In your copy, include every line of the listing below exactly but none of the pictures.

§

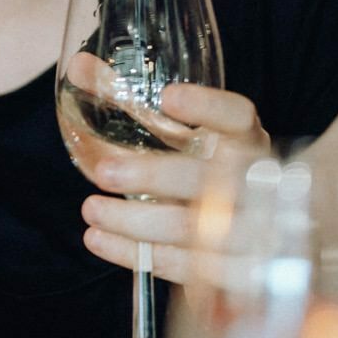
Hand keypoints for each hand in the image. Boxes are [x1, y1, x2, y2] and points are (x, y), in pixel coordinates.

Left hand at [79, 84, 267, 284]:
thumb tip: (77, 67)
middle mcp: (253, 181)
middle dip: (156, 176)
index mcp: (246, 139)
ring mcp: (247, 230)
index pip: (238, 117)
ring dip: (137, 222)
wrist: (260, 228)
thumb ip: (131, 100)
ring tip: (91, 209)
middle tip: (105, 172)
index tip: (169, 97)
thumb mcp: (182, 133)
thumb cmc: (206, 166)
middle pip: (212, 179)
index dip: (208, 107)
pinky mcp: (229, 269)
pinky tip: (99, 239)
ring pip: (194, 230)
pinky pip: (183, 267)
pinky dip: (137, 254)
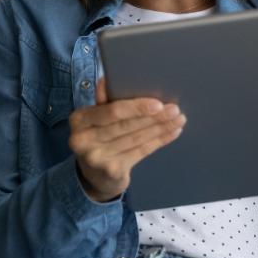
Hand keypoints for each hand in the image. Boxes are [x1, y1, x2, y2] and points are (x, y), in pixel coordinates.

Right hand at [68, 77, 185, 201]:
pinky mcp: (112, 171)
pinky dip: (159, 141)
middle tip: (175, 109)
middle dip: (154, 117)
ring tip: (178, 119)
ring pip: (136, 139)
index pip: (111, 111)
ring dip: (161, 128)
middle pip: (126, 126)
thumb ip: (104, 101)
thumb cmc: (98, 137)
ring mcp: (97, 158)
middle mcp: (83, 140)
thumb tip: (107, 80)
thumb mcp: (95, 119)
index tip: (158, 103)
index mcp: (79, 119)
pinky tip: (172, 132)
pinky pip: (141, 152)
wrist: (94, 177)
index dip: (136, 107)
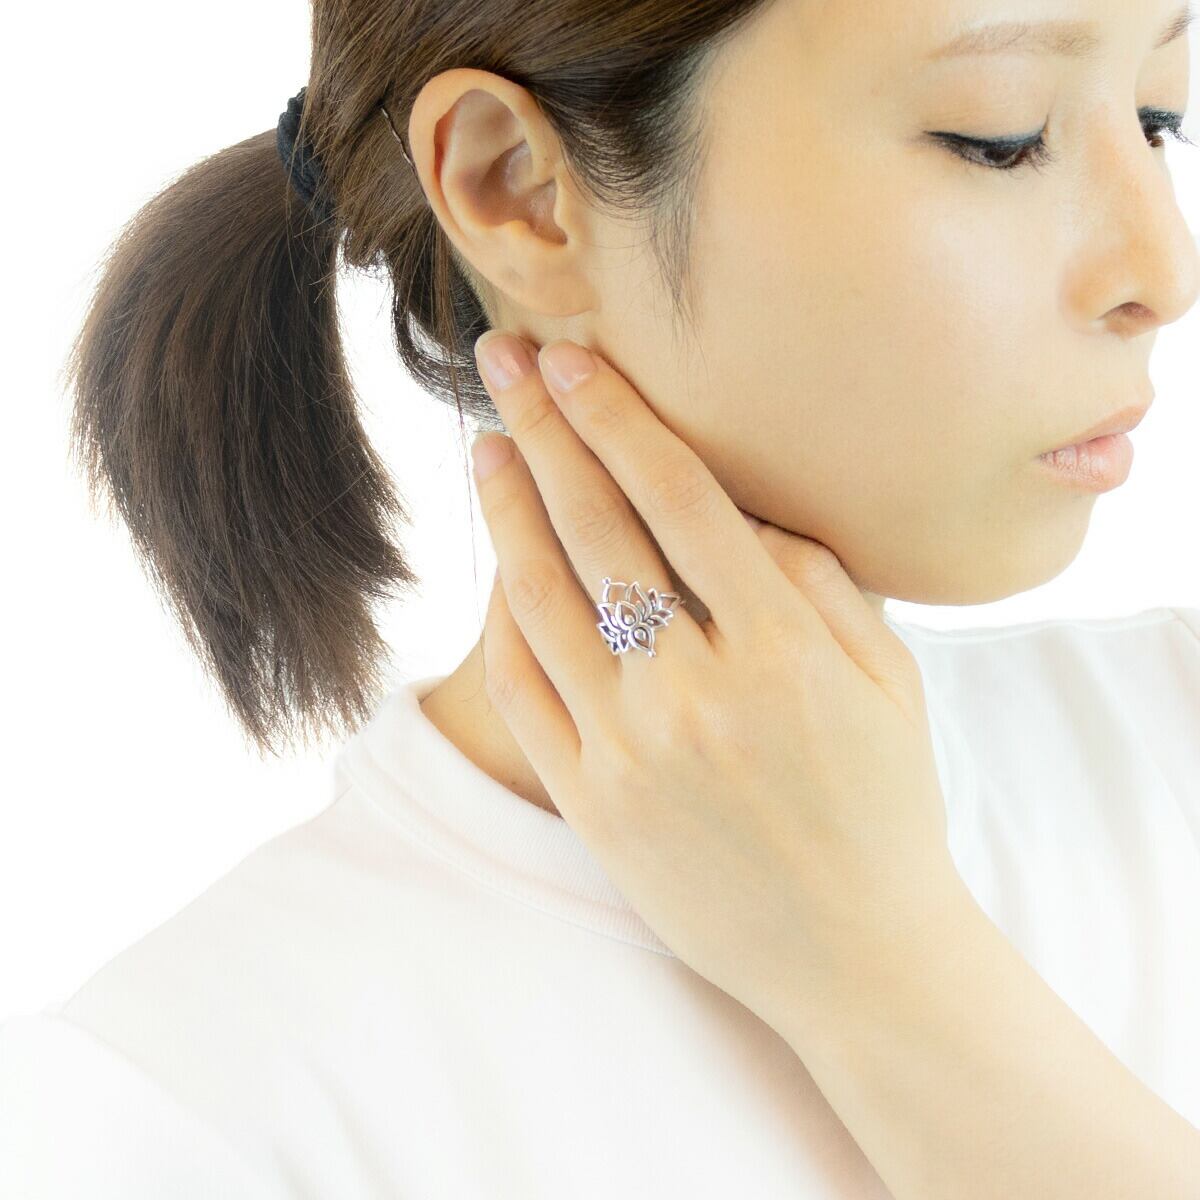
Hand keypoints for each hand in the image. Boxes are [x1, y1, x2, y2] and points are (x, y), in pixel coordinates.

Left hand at [469, 331, 956, 1027]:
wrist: (855, 954)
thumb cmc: (884, 805)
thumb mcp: (891, 680)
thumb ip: (819, 581)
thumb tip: (737, 511)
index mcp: (782, 647)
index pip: (678, 496)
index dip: (616, 415)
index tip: (572, 358)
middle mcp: (696, 689)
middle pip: (596, 526)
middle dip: (545, 428)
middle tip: (504, 360)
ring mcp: (631, 749)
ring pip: (542, 598)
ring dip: (507, 509)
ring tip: (487, 448)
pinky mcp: (589, 802)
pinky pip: (523, 688)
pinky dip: (501, 616)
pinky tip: (497, 561)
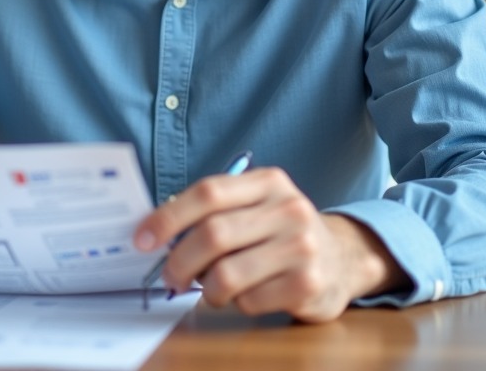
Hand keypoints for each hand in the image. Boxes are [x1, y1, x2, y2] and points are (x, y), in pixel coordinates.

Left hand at [134, 167, 407, 321]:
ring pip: (227, 274)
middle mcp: (289, 209)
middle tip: (169, 276)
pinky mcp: (309, 283)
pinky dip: (238, 303)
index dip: (168, 217)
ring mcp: (302, 246)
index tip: (142, 239)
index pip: (208, 193)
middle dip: (179, 261)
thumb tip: (155, 232)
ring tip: (212, 289)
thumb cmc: (281, 232)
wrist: (343, 257)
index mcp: (268, 182)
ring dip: (208, 289)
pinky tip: (248, 295)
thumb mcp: (256, 206)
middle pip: (213, 235)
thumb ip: (214, 211)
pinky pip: (250, 300)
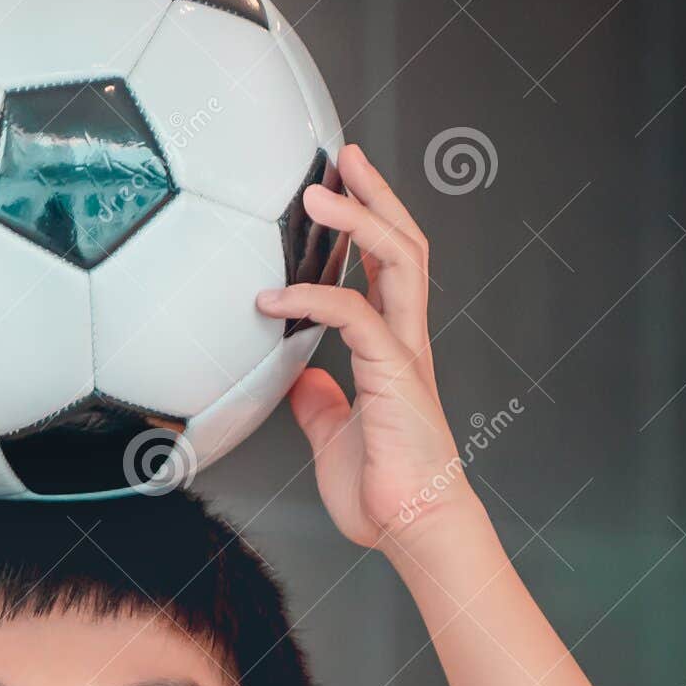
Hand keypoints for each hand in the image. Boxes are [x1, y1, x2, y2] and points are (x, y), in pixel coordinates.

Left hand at [255, 143, 477, 550]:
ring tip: (319, 192)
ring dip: (358, 221)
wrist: (412, 527)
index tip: (341, 189)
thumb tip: (298, 378)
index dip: (368, 224)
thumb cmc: (381, 493)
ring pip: (398, 260)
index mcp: (394, 351)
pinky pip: (355, 316)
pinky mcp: (395, 373)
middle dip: (375, 196)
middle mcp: (407, 341)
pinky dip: (313, 299)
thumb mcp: (333, 436)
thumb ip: (320, 401)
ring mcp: (405, 353)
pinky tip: (273, 298)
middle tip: (342, 158)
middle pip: (404, 244)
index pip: (388, 269)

§

Answer below:
Hand keypoints for each hand in the image. Boxes are [x1, y1, x2, y2] and points are (x, y), in pixel coordinates.

Left hand at [79, 84, 267, 284]:
thumb tip: (77, 67)
middle mcp: (253, 181)
middle dip: (156, 176)
index mcp: (246, 139)
ring mcp: (247, 230)
index pip: (238, 117)
ring dip: (137, 222)
wrist: (260, 228)
thumb ip: (131, 100)
ring tip: (91, 209)
middle tip: (105, 172)
index tip: (169, 97)
thumb mcp: (182, 133)
thumb cmc: (206, 166)
middle pip: (212, 179)
index dip: (208, 107)
pinky mcp: (229, 269)
pinky tip: (99, 239)
ring pip: (194, 230)
pinky pip: (183, 267)
pinky dip: (137, 254)
Hand keypoints for each hand in the image. Boxes are [x1, y1, x2, y2] and points are (x, y), in pixel coordinates.

Right hand at [68, 77, 185, 201]:
pinky mcp: (112, 171)
pinky dip: (159, 141)
middle tip: (175, 109)
middle dip: (154, 117)
ring tip: (178, 119)
ring pip: (136, 139)
index pip: (111, 111)
ring dip: (161, 128)
middle pip: (126, 126)
thumb ip: (104, 101)
thumb cmc: (98, 137)
ring mcp: (97, 158)
middle mcp: (83, 140)
thumb tip: (107, 80)
thumb mcp: (95, 119)
index tip: (158, 103)
index mcp: (79, 119)
pinky tip: (172, 132)
pinky pip: (141, 152)
wrist: (94, 177)
index dip: (136, 107)
Hand keypoints for each hand in the image. Boxes are [x1, y1, x2, y2] and points are (x, y), in pixel coordinates.

Left hand at [469, 331, 956, 1027]:
wrist: (855, 954)
thumb cmc: (884, 805)
thumb mcp: (891, 680)
thumb ip: (819, 581)
thumb tip: (737, 511)
index mcp: (782, 647)
index pip: (678, 496)
index dip: (616, 415)
index tip: (572, 358)
middle mcp: (696, 689)
middle pip: (596, 526)
middle dip: (545, 428)
middle tip: (504, 360)
ring mcp: (631, 749)
ring pip: (542, 598)
ring dip: (507, 509)
ring tip: (487, 448)
pinky mcp: (589, 802)
pinky pip: (523, 688)
pinky dip: (501, 616)
pinky tip: (497, 561)
Hand keypoints for each hand in the image. Boxes are [x1, y1, x2, y2] and points are (x, y), in pixel coordinates.

Left hand at [134, 167, 407, 321]:
ring pip: (227, 274)
middle mcp: (289, 209)
middle tip: (169, 276)
pinky mcp: (309, 283)
pinky dip: (238, 303)
index dip: (168, 217)
ring mcp: (302, 246)
index tip: (142, 239)
index pip: (208, 193)
middle dip: (179, 261)
thumb tip: (155, 232)
ring tip: (212, 289)
thumb cmc: (281, 232)
wrist: (343, 257)
index mcp: (268, 182)
ring dip: (208, 289)
pinky tip: (248, 295)
thumb mcp: (256, 206)
middle pip: (213, 235)
thumb ip: (214, 211)
pinky pip: (250, 300)
Hand keypoints for each hand in the image. Boxes are [x1, y1, x2, y2] and points are (x, y), in pixel coordinates.

Left hand at [255, 143, 477, 550]:
ring tip: (319, 192)
ring dip: (358, 221)
wrist: (412, 527)
index tip: (341, 189)
thumb tip: (298, 378)
index dip: (368, 224)
thumb cmc: (381, 493)
ring pip: (398, 260)
index mcp: (394, 351)
pinky pip: (355, 316)
pinky mcp: (395, 373)
middle dip: (375, 196)
middle mcp: (407, 341)
pinky dip: (313, 299)
thumb mcp: (333, 436)
thumb ip: (320, 401)
ring mcp: (405, 353)
pinky tip: (273, 298)
middle tip: (342, 158)
middle pip: (404, 244)
index pip: (388, 269)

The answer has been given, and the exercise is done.